Une école sans dieu ni maître

Personne, aucun-e travailleur-se ni aucun-e journaliste ni aucun individu ne saurait être menacé-e, blessé-e ou tué-e pour ce qu’il est, sa religion, son travail, les propos qu’il tient ou encore les avis qu’il émet.

La mise en scène hypocrite d’une prétendue « unité nationale » est une chimère, un prétexte à imposer le silence aux questions dérangeantes. L’émotion embrouille la pensée.

Les assassinats des 7, 8 et 9 janvier sont une aubaine pour les tenants du repli identitaire et nationaliste ; une occasion nouvelle de stigmatisation de territoires ou de populations. Nous avons été nombreux à marquer la minute de silence, y compris là où on voudrait faire croire l’inverse dans un but évident d’ instrumentalisation pour créer un climat de haine et faire croire à l’inéluctabilité de mesures d’exception.

Ces réflexes médiatiques, sitôt les attentats commis, nous inquiètent sur la nature des déclarations politiques. Elles veulent évacuer les vrais enjeux. Les inégalités sociales et économiques sont le véritable terreau pour tous les fanatismes religieux ou nationalistes. Sans partage des richesses, le capitalisme continuera de créer du désespoir et du fanatisme.

C’est pourquoi la seule « guerre contre le terrorisme » qui vaille c’est la lutte contre l’injustice sociale. Nous ne réclamons pas de nouvelles lois liberticides et nous voulons supprimer toutes les prisons.
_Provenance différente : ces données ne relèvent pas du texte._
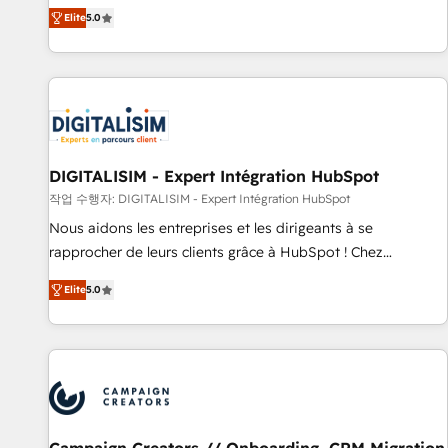
marketing complexity into measurable, scalable growth.
Elite
5.0
From onboarding to enterprise-grade campaigns, our in-
house team builds scalable strategies that drive long-term
revenue. ⚙️ HubSpot Integration & Optimization • Seamless
CRM, CMS, and automation setup • Complex platform
migrations and data cleanups • Custom APIs and third-party
integrations 📈 End-to-End Revenue Acceleration • Lifecycle
marketing and pipeline growth programs • Sales
DIGITALISIM - Expert Intégration HubSpot
enablement tools and CRM optimization • Retention
작업 수행자: DIGITALISIM - Expert Intégration HubSpot
strategies with customer journey mapping 🏅 Elite-Level
Nous aidons les entreprises et les dirigeants à se
HubSpot Execution • 750+ onboardings and 2,000+
rapprocher de leurs clients grâce à HubSpot ! Chez
implementations • Deep expertise across marketing, sales,
DIGITALISIM, nous avons l'intime conviction que la réussite
and service hubs • Built-in flexibility for startups to global
Elite
5.0
des entreprises passe par l’innovation web, le marketing
brands
digital, et la relation client ! C'est pourquoi, nos experts sont
à la fois capables de gérer votre projet de création de site
internet, votre référencement, votre stratégie digitale et le
pilotage et l'intégration d'HubSpot ! Les grandes phases
d'un projet HubSpot avec DIGITALISIM : 🧽 Nettoyage,
migration et intégration des bases de données. 🚀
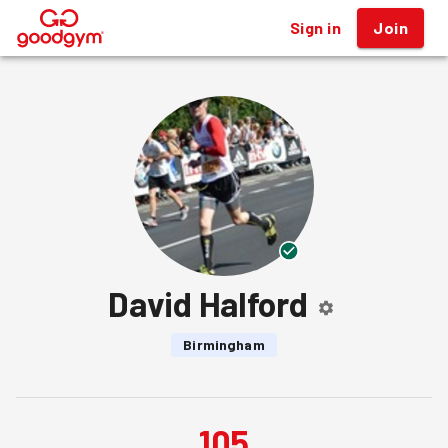
Sign in
Join
®
David Halford
Birmingham
105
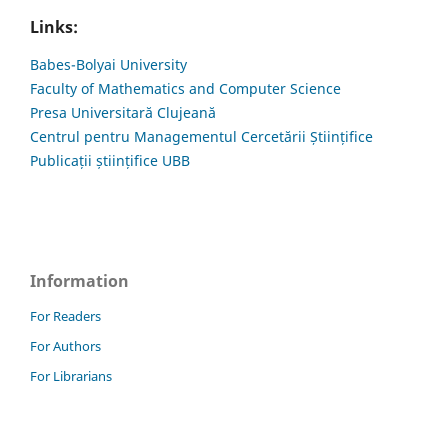
Links:
Babes-Bolyai University
Faculty of Mathematics and Computer Science
Presa Universitară Clujeană
Centrul pentru Managementul Cercetării Științifice
Publicații științifice UBB
Information
For Readers
For Authors
For Librarians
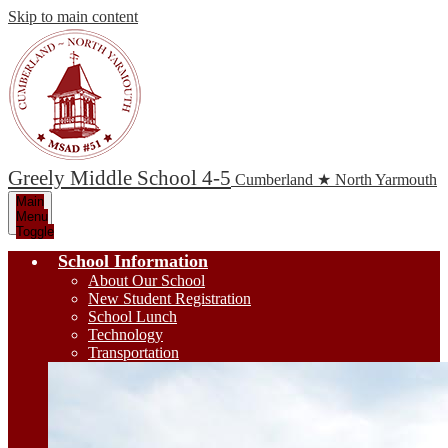
Skip to main content
Greely Middle School 4-5
Cumberland ★ North Yarmouth
Main
Menu
Toggle
School Information
About Our School
New Student Registration
School Lunch
Technology
Transportation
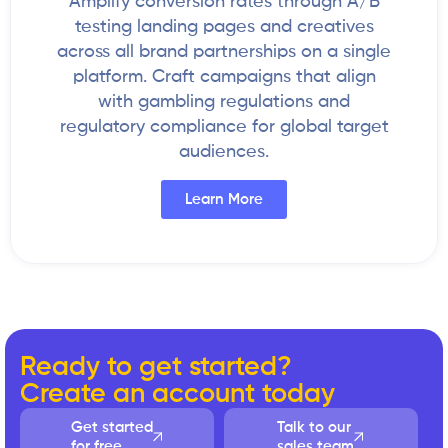
Amplify conversion rates through A/B
testing landing pages and creatives
across all brand partnerships on a single
platform. Craft campaigns that align
with gambling regulations and
regulatory compliance for global target
audiences.
Learn More
Ready to get started?
Create an account today
Get started
Talk to our
for free
sales team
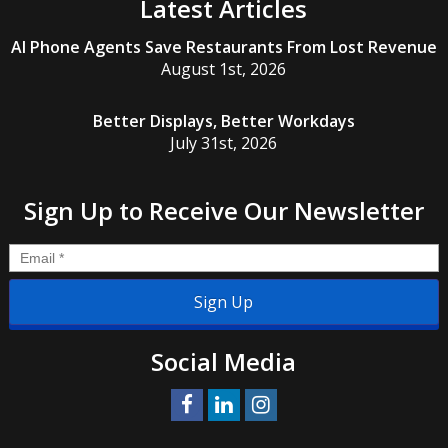
Latest Articles
AI Phone Agents Save Restaurants From Lost Revenue
August 1st, 2026
Better Displays, Better Workdays
July 31st, 2026
Sign Up to Receive Our Newsletter
Email
*
Social Media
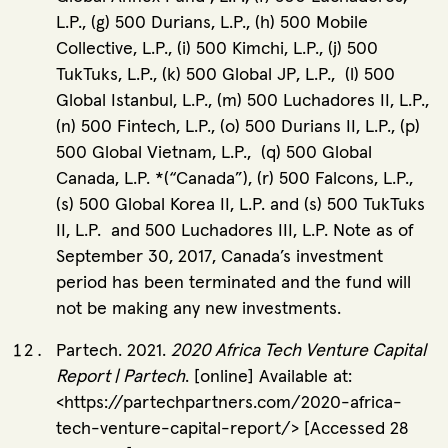
L.P., (g) 500 Durians, L.P., (h) 500 Mobile
Collective, L.P., (i) 500 Kimchi, L.P., (j) 500
TukTuks, L.P., (k) 500 Global JP, L.P., (l) 500
Global Istanbul, L.P., (m) 500 Luchadores II, L.P.,
(n) 500 Fintech, L.P., (o) 500 Durians II, L.P., (p)
500 Global Vietnam, L.P., (q) 500 Global
Canada, L.P. *(“Canada”), (r) 500 Falcons, L.P.,
(s) 500 Global Korea II, L.P. and (s) 500 TukTuks
II, L.P. and 500 Luchadores III, L.P. Note as of
September 30, 2017, Canada’s investment
period has been terminated and the fund will
not be making any new investments.
Partech. 2021.
2020 Africa Tech Venture Capital
Report | Partech
. [online] Available at:
<https://partechpartners.com/2020-africa-
tech-venture-capital-report/> [Accessed 28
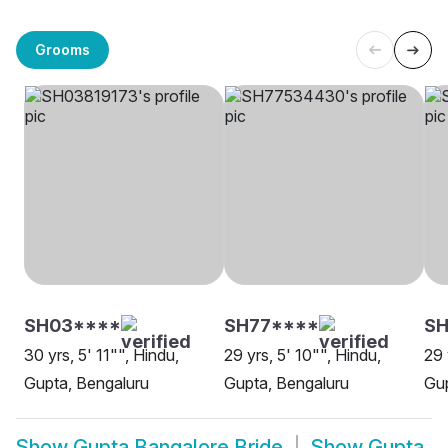
Grooms
SH03****
SH77****
SH
30 yrs, 5' 11"", Hindu,
29 yrs, 5' 10"", Hindu,
29 
Gupta, Bengaluru
Gupta, Bengaluru
Gup
Show
Gupta Bangalore Bride
Show
Gupta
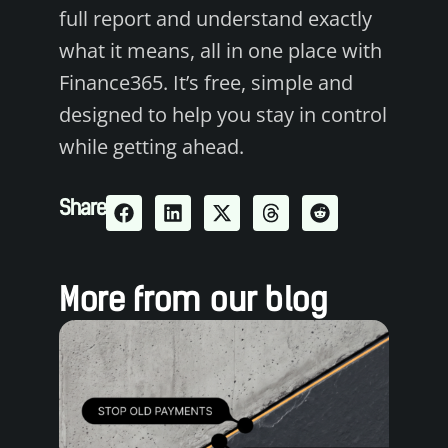
full report and understand exactly
what it means, all in one place with
Finance365. It’s free, simple and
designed to help you stay in control
while getting ahead.
Share
More from our blog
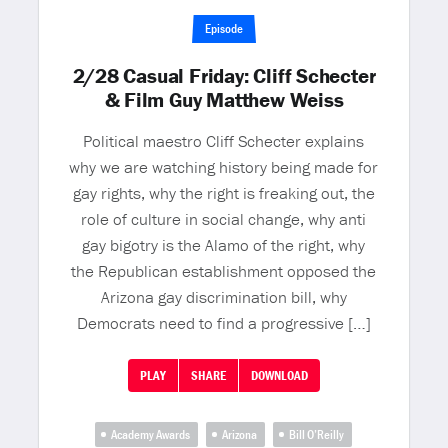
Episode
2/28 Casual Friday: Cliff Schecter
& Film Guy Matthew Weiss
Political maestro Cliff Schecter explains
why we are watching history being made for
gay rights, why the right is freaking out, the
role of culture in social change, why anti
gay bigotry is the Alamo of the right, why
the Republican establishment opposed the
Arizona gay discrimination bill, why
Democrats need to find a progressive […]
PLAY
SHARE
DOWNLOAD
Academy Awards
Arizona
Bill O’Reilly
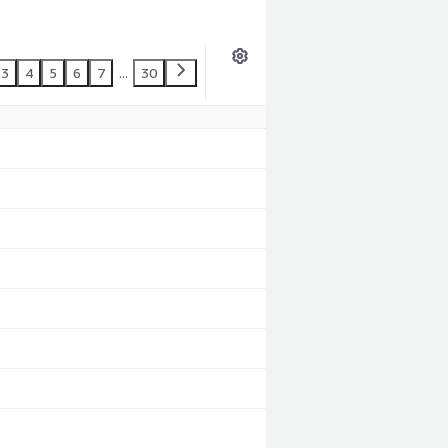
3
4
5
6
7
...
30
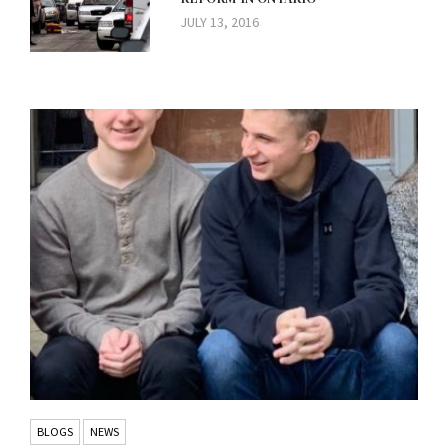
JULY 13, 2016
BLOGS
NEWS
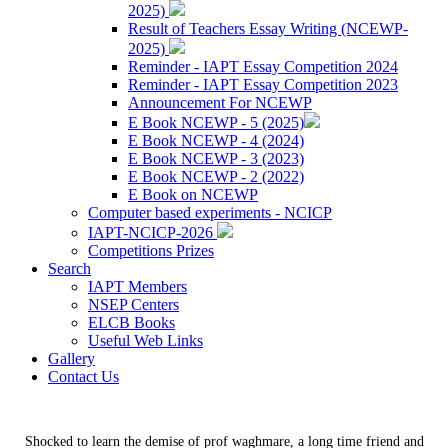
2025)
Result of Teachers Essay Writing (NCEWP-
2025)
Reminder - IAPT Essay Competition 2024
Reminder - IAPT Essay Competition 2023
Announcement For NCEWP
E Book NCEWP - 5 (2025)
E Book NCEWP - 4 (2024)
E Book NCEWP - 3 (2023)
E Book NCEWP - 2 (2022)
E Book on NCEWP
Computer based experiments - NCICP
IAPT-NCICP-2026
Competitions Prizes
Search
IAPT Members
NSEP Centers
ELCB Books
Useful Web Links
Gallery
Contact Us
Shocked to learn the demise of prof waghmare, a long time friend and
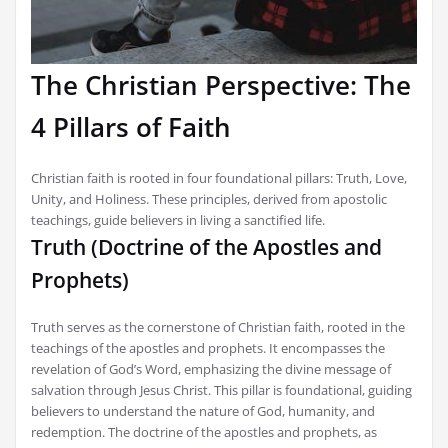
The Christian Perspective: The
4 Pillars of Faith
Christian faith is rooted in four foundational pillars: Truth, Love,
Unity, and Holiness. These principles, derived from apostolic
teachings, guide believers in living a sanctified life.
Truth (Doctrine of the Apostles and
Prophets)
Truth serves as the cornerstone of Christian faith, rooted in the
teachings of the apostles and prophets. It encompasses the
revelation of God’s Word, emphasizing the divine message of
salvation through Jesus Christ. This pillar is foundational, guiding
believers to understand the nature of God, humanity, and
redemption. The doctrine of the apostles and prophets, as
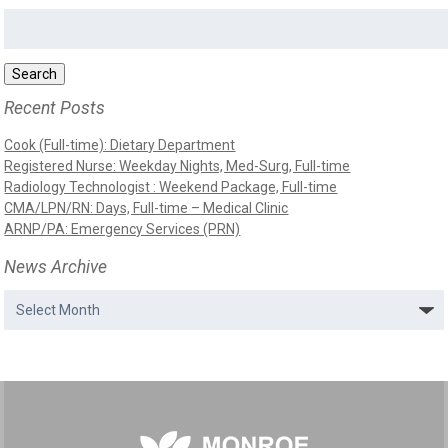
Search
for:
Search
Recent Posts
Cook (Full-time): Dietary Department
Registered Nurse: Weekday Nights, Med-Surg, Full-time
Radiology Technologist : Weekend Package, Full-time
CMA/LPN/RN: Days, Full-time – Medical Clinic
ARNP/PA: Emergency Services (PRN)
News Archive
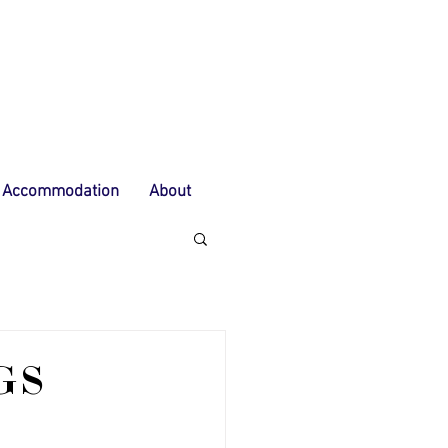
Accommodation
About
GS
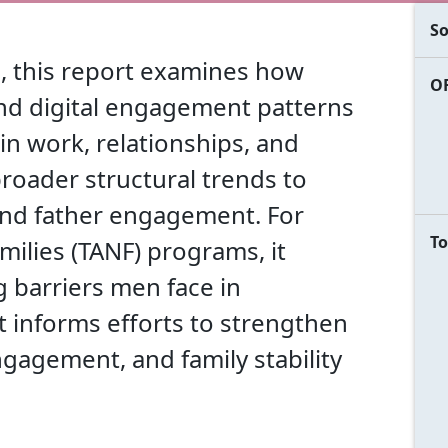
So
, this report examines how
OF
and digital engagement patterns
 in work, relationships, and
broader structural trends to
and father engagement. For
To
ilies (TANF) programs, it
 barriers men face in
t informs efforts to strengthen
gagement, and family stability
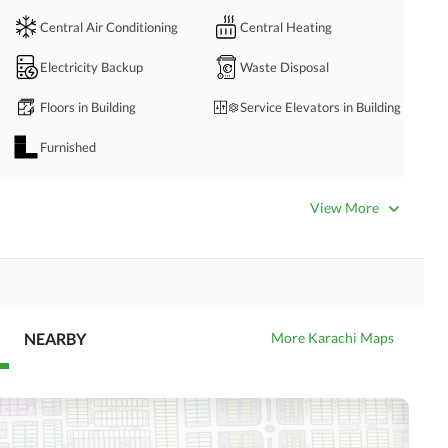
Central Air Conditioning
Central Heating
Electricity Backup
Waste Disposal
Floors in Building
Service Elevators in Building
 please contact:
Furnished
mmercial property. 
Servant Quarters
View More
Business Center or Media
Satellite or Cable TV Ready
Room in Building
Intercom
ATM Machines
NEARBY
More Karachi Maps
Community Swimming Pool
Community Gym
Day Care Centre
Kids Play Area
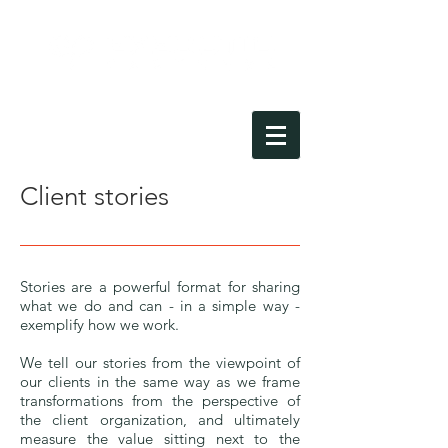
Client stories
Stories are a powerful format for sharing
what we do and can - in a simple way -
exemplify how we work.
We tell our stories from the viewpoint of
our clients in the same way as we frame
transformations from the perspective of
the client organization, and ultimately
measure the value sitting next to the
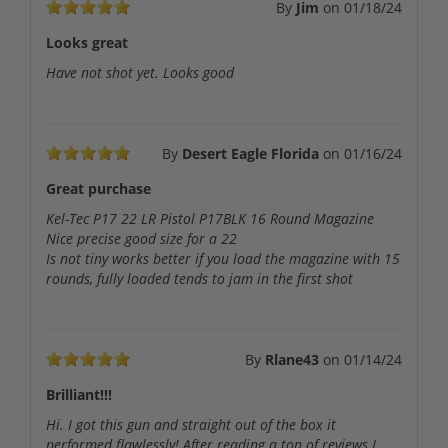
By
Jim
on
01/18/24
Looks great
Have not shot yet. Looks good
By
Desert Eagle Florida
on
01/16/24
Great purchase
Kel-Tec P17 22 LR Pistol P17BLK 16 Round Magazine
Nice precise good size for a 22
Is not tiny works better if you load the magazine with 15
rounds, fully loaded tends to jam in the first shot
By
Rlane43
on
01/14/24
Brilliant!!!
Hi. I got this gun and straight out of the box it
performed flawlessly! After reading a ton of reviews I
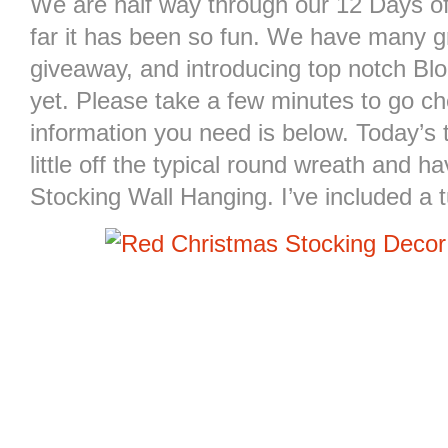
We are half way through our 12 Days o
far it has been so fun. We have many g
giveaway, and introducing top notch Bl
yet. Please take a few minutes to go che
information you need is below. Today’s 
little off the typical round wreath and 
Stocking Wall Hanging. I’ve included a t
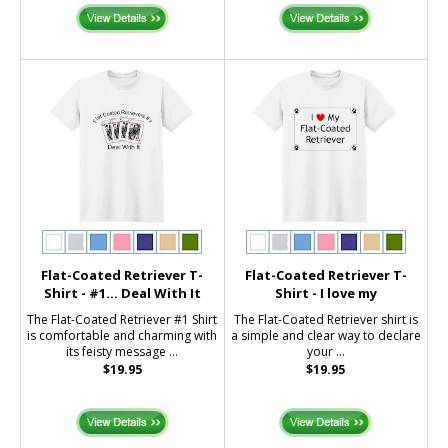
Flat-Coated Retriever T-
Flat-Coated Retriever T-
Shirt - #1... Deal With It
Shirt - I love my
The Flat-Coated Retriever #1 Shirt
The Flat-Coated Retriever shirt is
is comfortable and charming with
a simple and clear way to declare
its feisty message ...
your ...
$19.95
$19.95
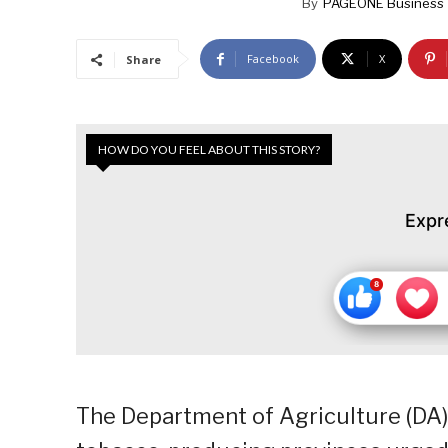
By
PAGEONE Business 
Facebook
X
Share
HOW DO YOU FEEL ABOUT THIS STORY?
Expr
The Department of Agriculture (DA)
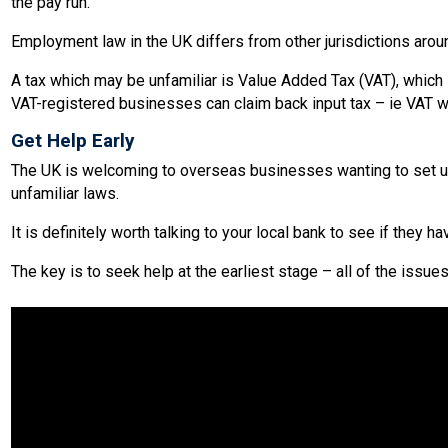
the pay run.
Employment law in the UK differs from other jurisdictions aro
A tax which may be unfamiliar is Value Added Tax (VAT), which is
VAT-registered businesses can claim back input tax – ie VAT w
Get Help Early
The UK is welcoming to overseas businesses wanting to set up 
unfamiliar laws.
It is definitely worth talking to your local bank to see if they 
The key is to seek help at the earliest stage – all of the issu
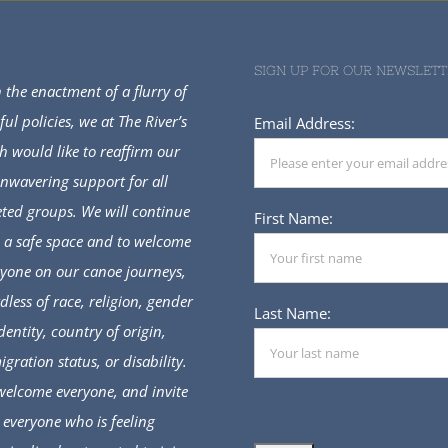
SIGN UP FOR OUR NEWSLETT
 the enactment of a flurry of
ful policies, we at The River’s
Email Address:
h would like to reaffirm our
nwavering support for all
eted groups. We will continue
First Name:
e a safe space and to welcome
yone on our canoe journeys,
dless of race, religion, gender
Last Name:
dentity, country of origin,
gration status, or disability.
elcome everyone, and invite
everyone who is feeling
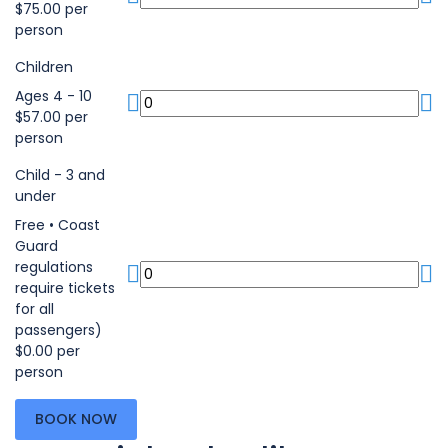
$75.00 per
person
Children
Ages 4 - 10
$57.00 per
person
Child - 3 and
under
Free • Coast
Guard
regulations
require tickets
for all
passengers)
$0.00 per
person
BOOK NOW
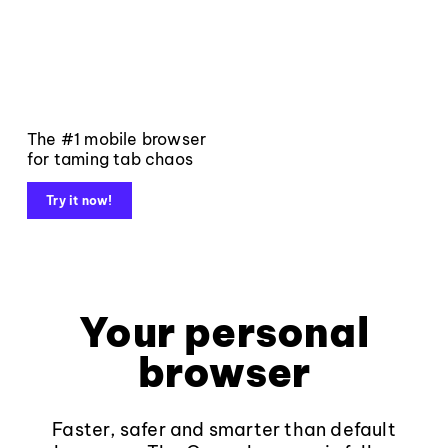
The #1 mobile browser
for taming tab chaos
Try it now!
Your personal
browser
Faster, safer and smarter than default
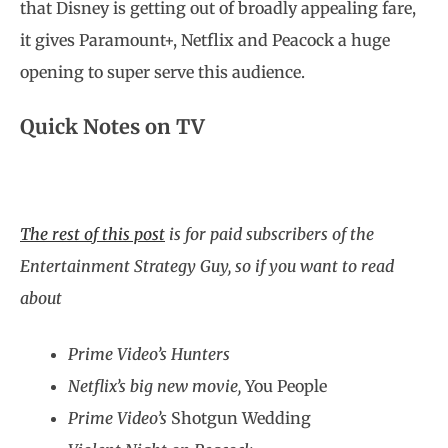
that Disney is getting out of broadly appealing fare,
it gives Paramount+, Netflix and Peacock a huge
opening to super serve this audience.
Quick Notes on TV
The rest of this post
is for paid subscribers of the
Entertainment Strategy Guy, so if you want to read
about
Prime Video’s Hunters
Netflix’s big new movie,
You People
Prime Video’s
Shotgun Wedding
On préfère comme d’autres ouvrir des écoles. Mais des écoles sans « vigipirate » ; des écoles sans sélection sociale, sans dieu ni maître, des écoles sans exclusions. Des écoles qui s’occupent d « éduquer pour émanciper ».

On veut aussi pouvoir rire de tout. Mais dire cela c’est revendiquer l’absence de toute censure. L’anti-autoritarisme ne souffre en effet aucune exception.

C’est ce que nous efforçons de mettre en œuvre dans nos écoles, collèges, facs ou lycées. Avec les élèves et les personnels que nous côtoyons. Nous n’avons pas attendu le 7 janvier pour lutter, avec d’autres, contre tous les obscurantismes au quotidien de nos classes, des luttes sociales, en AG et dans la grève.

La CNT-FTE appelle l’ensemble des personnels de l’Éducation à se réunir en AG pour élaborer collectivement un autre futur, débarrassé des profiteurs de guerres et des semeurs de terrorisme.